永代供養塔の定義(お寺・霊園が管理する合祀型・合葬型の墓塔)

永代供養塔は、一個人が一つの墓石を建てる従来のお墓とは異なり、一つの大きな墓塔の中に多くの方々の遺骨を一緒に納める形式のお墓です。血縁関係のない方々が同じお墓に入ることから、「合祀墓(ごうしぼ)」や「合葬墓(がっそうぼ)」とも呼ばれます。

厚生労働科学研究費補助金の報告書においても、永代供養墓は「承継者の有無にかかわらず、 当該施設を提供する地方公共団体や、 寺院、 霊園が半永久的に供養・管理を約束する墓地(施設)」と説明されています。つまり、お墓を管理する継承者がいなくても、お寺や霊園が永代にわたって供養を続けてくれるため、無縁仏になる心配がないのが最大の特徴です。

永代供養塔の歴史と仏教的背景

多くの方の遺骨を一つに納めるという考え方は、実は古くから存在します。

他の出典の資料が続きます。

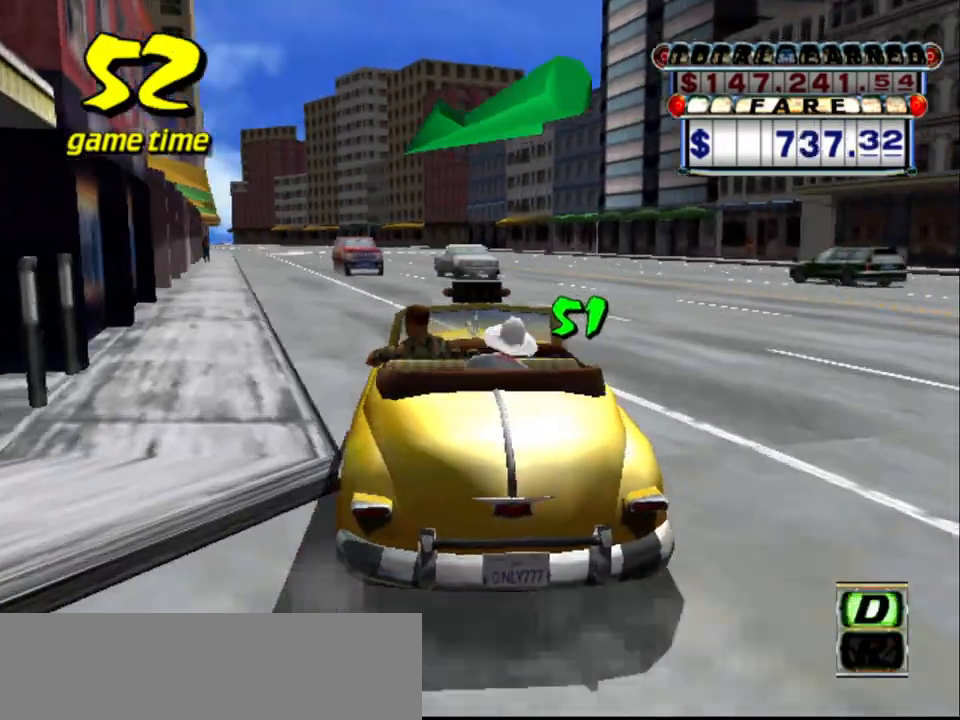
{"keys": ["up"], "events": [[34, "s", "up"], [117, "left", "up"]]}
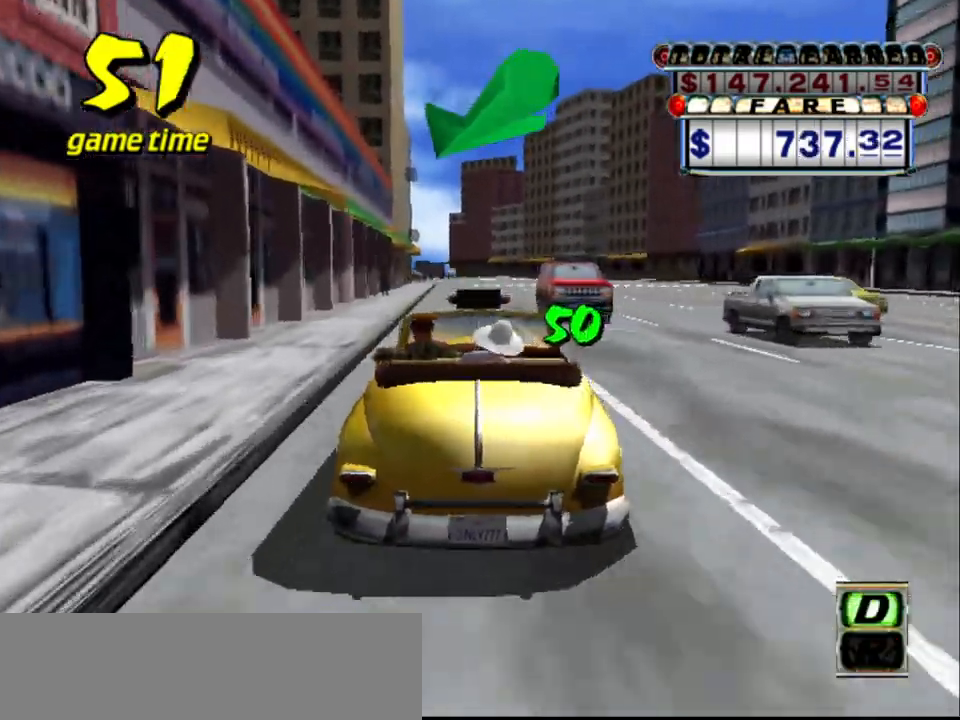
{"keys": ["up"], "events": [[367, "right", "down"], [467, "right", "up"]]}
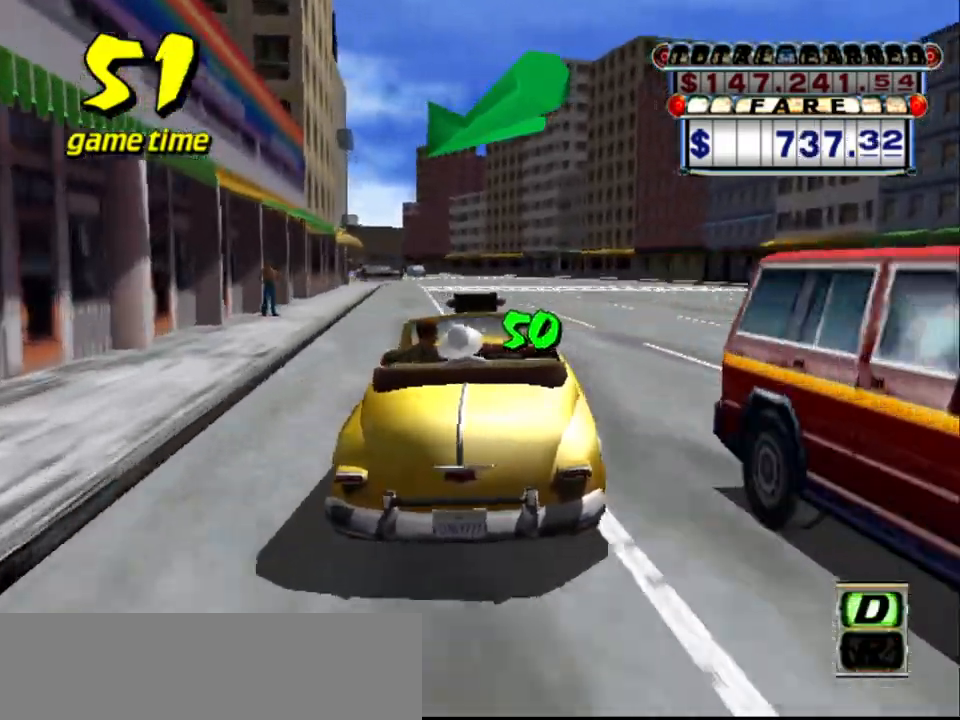
{"keys": ["up"], "events": [[250, "left", "down"], [350, "left", "up"]]}
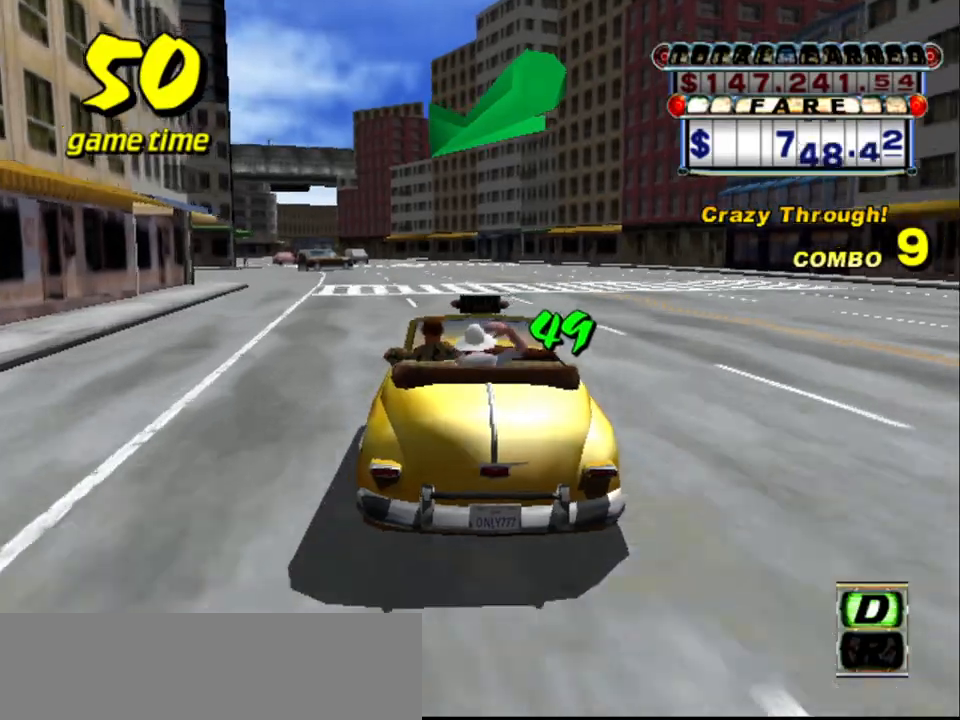
{"keys": ["up"], "events": [[317, "right", "down"], [350, "right", "up"]]}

宗派の開祖や高僧の遺骨を納めたお墓の近くに自分たちのお墓を建てたいという信仰心から、大きな供養塔が建てられるようになりました。

また、仏教では、亡くなった方はみな仏様のもとで平等であるという教えがあります。永代供養塔は、血縁や生前の関係を超えて、多くの方々が共に安らかに眠る場所であり、この仏教の平等思想を体現した形ともいえます。

永代供養塔が注目される社会背景(少子高齢化・墓じまい増加)

近年、永代供養塔が急速に注目を集めている背景には、日本の社会構造の変化が大きく影響しています。

  • 少子高齢化と核家族化: 子どもの数が減り、お墓を継ぐ人がいないご家庭が増えました。また、子どもがいても遠方に住んでいるため、お墓の管理が難しいというケースも少なくありません。
  • ライフスタイルの多様化: 「子どもに金銭的・精神的な負担をかけたくない」と考える方や、「お墓はシンプルで良い」という価値観を持つ方が増えています。
  • 墓じまいの増加: 地方にある先祖代々のお墓を維持できなくなり、お墓を撤去する「墓じまい」を行い、ご遺骨を永代供養塔に移す方が増えています。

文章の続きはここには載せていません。